Huang, an engineer, has been working in East Africa for a decade, first in Kenya and then in Tanzania. He likes his new home and wants to stay here with his family. He would like to have a second child, preferably a son.
It wasn't easy to gain a foothold in Tanzania, he says, "but we Chinese are not afraid of taking risks. We see Africa with different eyes than the West, not as a rotten continent, but as an economic region with enormous potential."
Huang's privately owned company has had a hand in constructing many buildings. Most recently, it built the Crystal Tower in downtown Dar es Salaam. "We invest and create jobs. It's a win-win situation for both sides," he says.
The only decoration in Huang's office consists of framed photographs on the wall, which depict him during the presentation of company donations for humanitarian purposes. He is especially proud of a group photo with President Xi Jinping. Huang, a young economic pioneer from China, is standing directly behind China's first lady.
'A Galloping Lion'
The photo was taken during Xi's state visit in late March, when China's newly chosen president signed the investment agreement for the Bagamayo port and special economic zone, as well as 17 other bilateral agreements. The president and party leader had just come from Moscow, and it was no accident that the second stop on his first trip abroad was in Africa.
China, Asia's economic superpower, is hungry for natural resources, energy, food and markets for its products. Africa can offer all of these things: about 40 percent of global reserves of natural resources, 60 percent of uncultivated agricultural land, a billion people with rising purchasing power and a potential army of low-wage workers.

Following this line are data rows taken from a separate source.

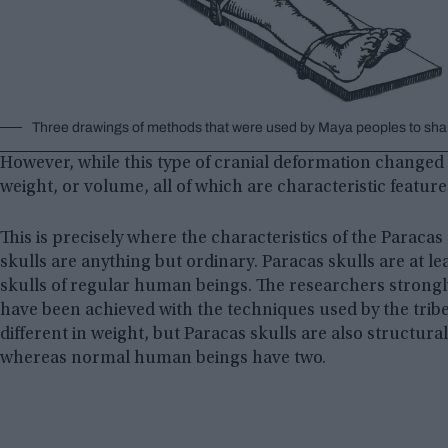
Three drawings of methods that were used by Maya peoples to shap
However, while this type of cranial deformation changed the
weight, or volume, all of which are characteristic featur
This is precisely where the characteristics of the Paracas
skulls are anything but ordinary. Paracas skulls are at l
skulls of regular human beings. The researchers strongly
have been achieved with the techniques used by the tribe
different in weight, but Paracas skulls are also structura
whereas normal human beings have two.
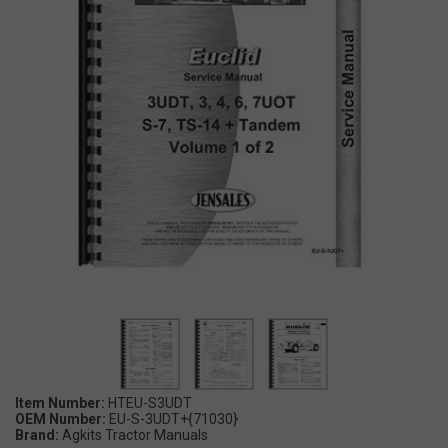
Item Number:
HTEU-S3UDT
OEM Number:
EU-S-3UDT+{71030}
Brand:
Agkits Tractor Manuals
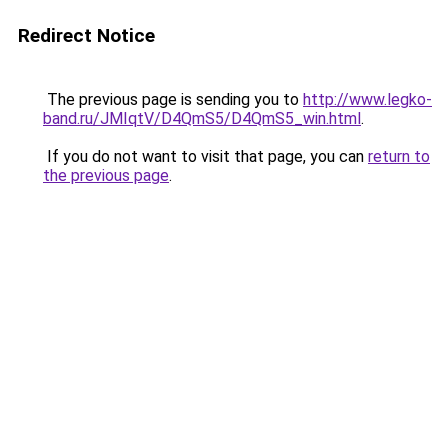
Redirect Notice
The previous page is sending you to
http://www.legko-
band.ru/JMIqtV/D4QmS5/D4QmS5_win.html
.
If you do not want to visit that page, you can
return to
the previous page
.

"Our relations are at a new historic beginning," the Chinese president told his Tanzanian hosts. He noted that Africa is one of the world's fastest-growing regions, pressing forward like a "galloping lion."
Xi reminded his hosts of the warm relationship between the Great Chairman Mao Zedong and Tanzania's first president, Julius Nyerere. He also praised the two countries' shared struggle against imperialism and invoked the common interests of all developing countries. "We are true friends," he said. "We treat each other as equal partners."
Before giving his speech, Xi had made a symbolic gesture of handing over a monumental conference center, built by a Chinese construction company in the commercial capital Dar es Salaam, to the Tanzanian president. After his visit, he traveled to the BRICS summit in Durban, South Africa, to do business with representatives from the other states in this group: Brazil, Russia, India and South Africa.